The first part of our strategy is to aggressively improve our power-based, high-performance computing product line. The advantage of this approach is that it optimizes existing models and techniques. You are kind leveraging Moore's Law and leveraging software standards. ASCI Purple is our flagship product in this area.

The second part of our strategy is to develop high-performance clusters that are based on high-volume, low-cost building blocks, based like standard processors and interconnects.

The high-performance community can actually address both the national-security kind of issues and accelerate economic growth.

The third part of the strategy is to do advanced research and development, with novel approaches and design points.

Would that be like Blue Gene L?
Yes, Blue Gene L, TRIPS and PERCS.

Blue Gene L is actually much more in the category of the next-generation cluster, except that it really pushes the limit of massive parallelism. It combines a new processor design and an innovative network, and it optimizes for performance, compute density and energy consumed. It is really is a very cost-effective way of computing, so in that sense, it is very different than the Earth Simulator.

And PERCS?
In PERCS, we are developing the advanced hardware and software technology that will be needed for our mainstream commercial systems in the 2010 time frame. With Blue Gene, we will deliver a third of a petaflop to Lawrence Livermore National Laboratory at the end of next year. PERCS is further out in time. Once again, the commercial viability is a goal.

With PERCS, we are investigating highly adaptable systems that will configure its hardware and software components to match application demand. This adaptability enhances the technical efficiency of the system and the ease-of-use. The goal here is to accommodate a large set of high-performance computing and commercial workloads.

How should we think of this? As a system in which processors can be switched almost instantaneously to different operating systems or applications?
It is not just about the processor. How do you adapt the cache structure? How do you adapt and reconfigure what is going on in the chip to meet the dynamic requirements of the application? It is a bunch of different things that the teams are going to have to look at and come to some conclusion over the next year or so on about what the right approach is.

Ultimately, what sort of problems will this solve?
It is also about reducing the time it takes to come up with (applications). PERCS will include pretty sophisticated compilers and middleware that will be supported by some of the hardware features to automate many phases of the program development process.

The P in HPCS -- the P is for productivity, not performance. (HPCS stands for High Productivity Computing Systems and is part of a $146 million project created by the Defense Advanced Research Projects Agency to develop new supercomputer architectures by 2010.) So our goal here is to have a computer that is able to adapt itself to different kinds of application requirements.
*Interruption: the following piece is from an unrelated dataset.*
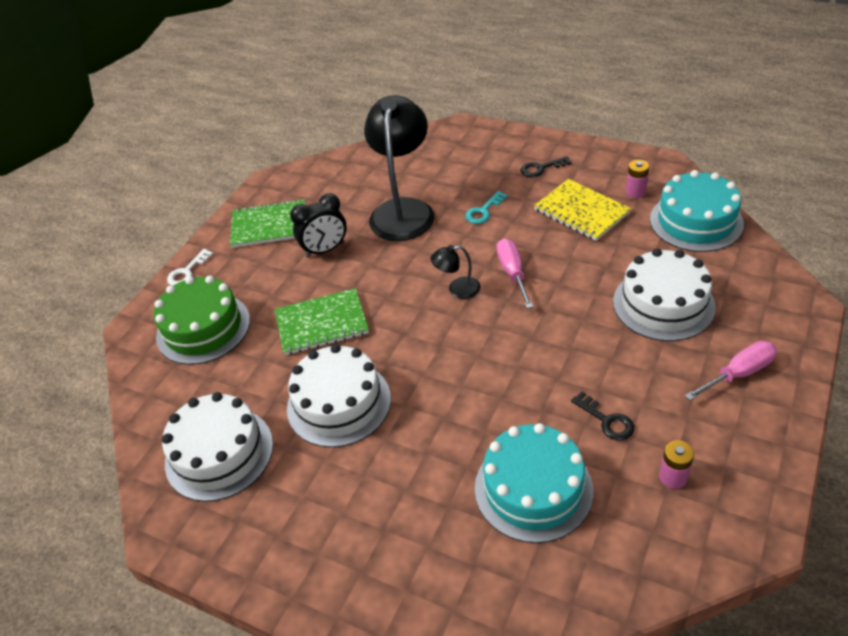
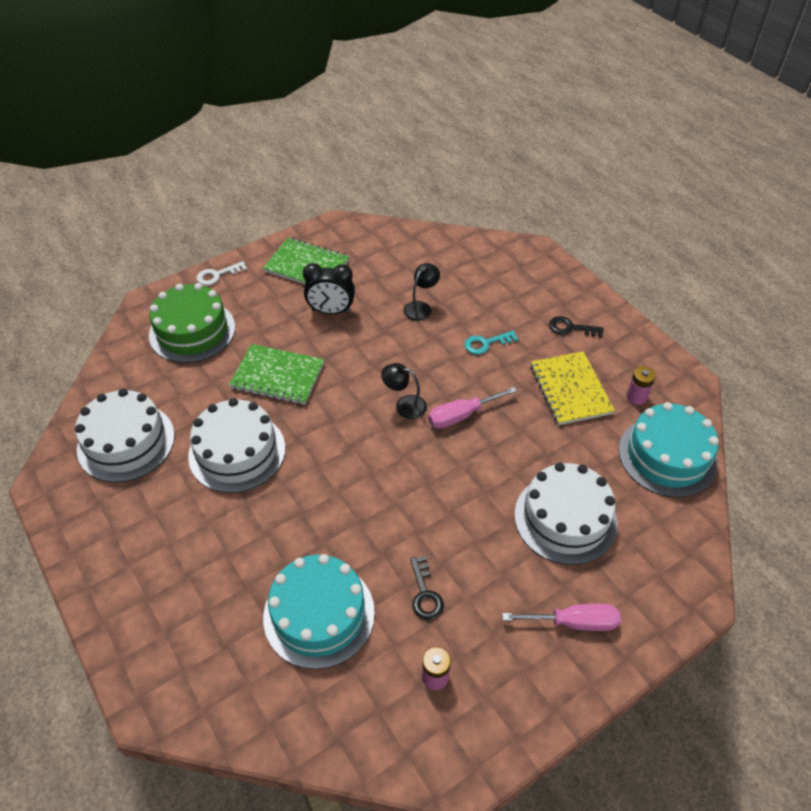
camera: 25 degrees right, 5 degrees up
black lamp [364,95,434,241] -> black lamp [404,263,440,321], size x0.43
pink screwdriver [497,238,533,309] -> pink screwdriver turned 135 degrees counterclockwise [428,387,517,428]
I just want to emphasize that the next phase is an investigation phase. We will be developing these technologies and be able to talk more intelligently about what impact this is going to have. There is an overall blueprint, but there is a lot of investigation still to be done to see how close we can come to that goal. There are some fundamental problems that will have to be addressed.
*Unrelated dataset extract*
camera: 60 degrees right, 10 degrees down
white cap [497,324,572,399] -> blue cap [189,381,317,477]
Are there any major scientific problems you would like to see solved with your systems? We've cracked the genetic code, the origin of the big bang. What's the next big problem?
I've had a long history in this area, and one of the reasons is that is that there is such a great potential to make advances. This might sound a little cliche, but we can and are having this kind of impact. Weather forecasting is one of them. I am deeply interested in life sciences. The Blue Gene program started out as a way to solve a grand challenge, protein folding. We are also trying to solve problems for the nuclear stewardship program so that we can validate the safety of our nuclear stockpile without having to test the weapons.